The scoring service tries three models in order: (1) the River online model if it has enough labels, (2) a batch model retrained on accumulated feedback, (3) a heuristic based on fee rate, transaction size, and fee disproportion. Each level is honest about what it is — the UI badges transactions as 'ML' or 'HEURISTIC' so analysts know the confidence level.

score_transaction(vsize, fee, fee_rate):
  1. river_predict_one()    # online model (if labels exist)
  2. learned_model.predict() # batch feedback model
  3. heuristic_risk_score()  # sigmoid-based fallback

River: Incremental Learning from Analyst Feedback

River is an online ML library — models learn one sample at a time. When an analyst marks a flagged transaction as true positive or false positive, that label is immediately fed to the River model (StandardScaler | LogisticRegression). No batch retraining needed. The model improves with every review, creating a tight human-in-the-loop feedback cycle.

Model Racing: Let Them Compete

Three online classifiers race in parallel: Logistic Regression, Hoeffding Tree, and Gaussian Naive Bayes. Each receives every label and makes predictions. Rolling F1 scores track performance. The system uses F1-weighted ensemble voting — the best-performing model gets the most influence. This answers 'which algorithm works best for this data?' empirically, not theoretically.
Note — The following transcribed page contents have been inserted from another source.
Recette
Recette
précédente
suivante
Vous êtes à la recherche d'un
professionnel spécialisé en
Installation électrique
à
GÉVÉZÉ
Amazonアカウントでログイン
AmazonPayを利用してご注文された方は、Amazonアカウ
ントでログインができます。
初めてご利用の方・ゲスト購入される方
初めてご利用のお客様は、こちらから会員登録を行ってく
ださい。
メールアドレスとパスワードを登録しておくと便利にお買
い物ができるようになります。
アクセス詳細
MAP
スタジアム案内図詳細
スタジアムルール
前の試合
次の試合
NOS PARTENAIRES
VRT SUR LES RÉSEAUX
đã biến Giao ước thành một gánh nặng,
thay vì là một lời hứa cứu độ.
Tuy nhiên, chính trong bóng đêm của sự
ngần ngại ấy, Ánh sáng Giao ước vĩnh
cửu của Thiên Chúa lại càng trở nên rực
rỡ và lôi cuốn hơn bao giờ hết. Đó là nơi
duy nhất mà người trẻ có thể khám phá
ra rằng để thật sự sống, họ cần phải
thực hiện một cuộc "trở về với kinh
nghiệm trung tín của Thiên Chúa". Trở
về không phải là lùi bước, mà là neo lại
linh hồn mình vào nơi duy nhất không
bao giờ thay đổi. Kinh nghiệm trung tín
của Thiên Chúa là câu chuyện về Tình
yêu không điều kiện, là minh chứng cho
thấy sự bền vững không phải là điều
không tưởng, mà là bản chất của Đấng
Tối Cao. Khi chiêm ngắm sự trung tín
Drift Detection: ADWIN + PSI

ADWIN (Adaptive Windowing) detects change points in the prediction score stream — it dynamically grows and shrinks a window to identify when the scoring distribution shifts. PSI (Population Stability Index) compares the current score distribution against a baseline. Together, they catch both sudden regime changes and gradual drift.
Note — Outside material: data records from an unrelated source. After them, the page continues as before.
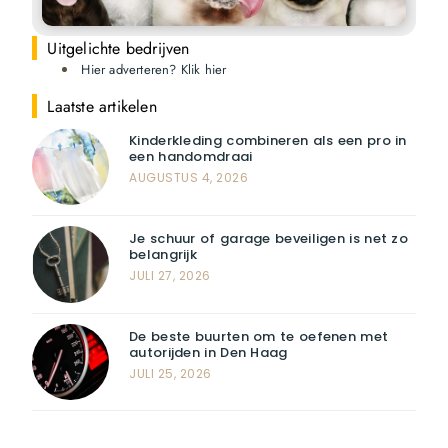
Uitgelichte bedrijven
Hier adverteren? Klik hier
Laatste artikelen
Kinderkleding combineren als een pro in
een handomdraai
AUGUSTUS 4, 2026
Je schuur of garage beveiligen is net zo
belangrijk
JULI 27, 2026
De beste buurten om te oefenen met
autorijden in Den Haag
JULI 25, 2026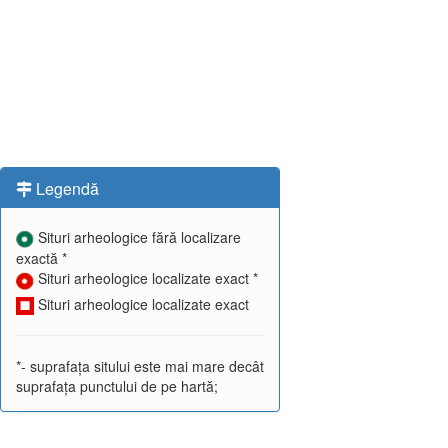
Legendă
Situri arheologice fără localizare
exactă *
Situri arheologice localizate exact *
Situri arheologice localizate exact
*- suprafața sitului este mai mare decât
suprafața punctului de pe hartă;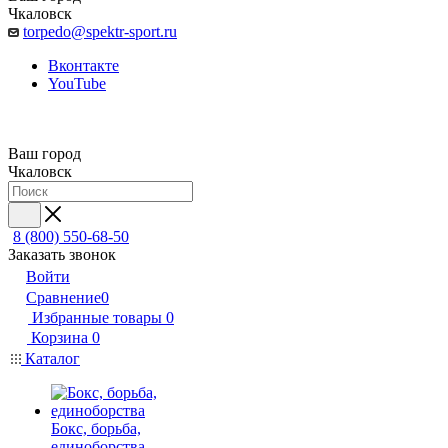
Чкаловск
torpedo@spektr-sport.ru
Вконтакте
YouTube
Ваш город
Чкаловск
8 (800) 550-68-50
Заказать звонок
Войти
Сравнение
0
Избранные товары
0
Корзина
0
Каталог
Бокс, борьба,
единоборства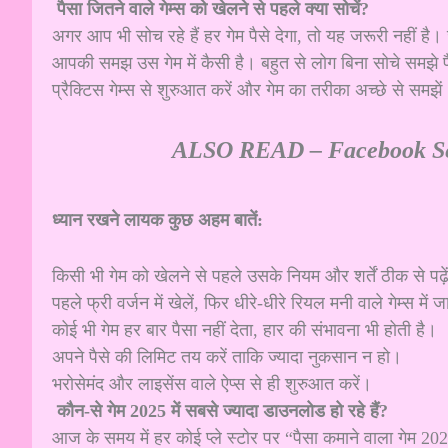
पैसा जितने वाले गेम्स को खेलने से पहले क्या सोचें?
अगर आप भी सोच रहे हैं हर गेम पैसे देगा, तो यह जरूरी नहीं है।
आपकी समझ उस गेम में कैसी है। बहुत से लोग बिना सोचे समझे पैस
प्रैक्टिस गेम्स से शुरुआत करें और गेम का तरीका अच्छे से समझ
ALSO READ –
Facebook Se
ध्यान रखने लायक कुछ अहम बातें:
किसी भी गेम को खेलने से पहले उसके नियम और शर्तें ठीक से पढ़े
पहले फ्री वर्जन में खेलें, फिर धीरे-धीरे रियल मनी वाले गेम्स में ज
कोई भी गेम हर बार पैसा नहीं देता, हार की संभावना भी होती है।
अपने पैसे की लिमिट तय करें ताकि ज्यादा नुकसान न हो।
भरोसेमंद और लाइसेंस वाले ऐप्स से ही शुरुआत करें।
कौन-से गेम 2025 में सबसे ज्यादा डाउनलोड हो रहे हैं?
आज के समय में हर कोई प्ले स्टोर पर “पैसा कमाने वाला गेम 2025”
Drift monitor (ring buffer of 1000 scores):
  ADWIN  -> change-point detection (sudden shifts)
  PSI    -> distribution comparison (gradual drift)
  Both   -> signal when scoring behavior changes

Adaptation State Machine: Self-Healing

When drift is detected, the system doesn't just alert — it adapts. A state machine governs the process: STABLE -> DRIFT_DETECTED (after 3 consecutive signals, to avoid false alarms) -> ADAPTING (resets ADWIN, PSI baseline, online metrics, model race) -> STABILIZING (waits for new scores to converge) -> RECOVERED -> STABLE. A 60-second cooldown prevents thrashing between states.

STABLE
  -> DRIFT_DETECTED (3 consecutive drift signals)
    -> ADAPTING (reset all online components)
      -> STABILIZING (collect new baseline)
        -> RECOVERED (scores stabilized)
          -> STABLE (60s cooldown)

Why This Matters

Most ML systems are 'train once, deploy, pray.' This system closes the loop: models degrade, drift is detected, adaptation resets the online components, analysts provide ground truth, and the online model rebuilds itself. The entire cycle is automated and observable from the dashboard.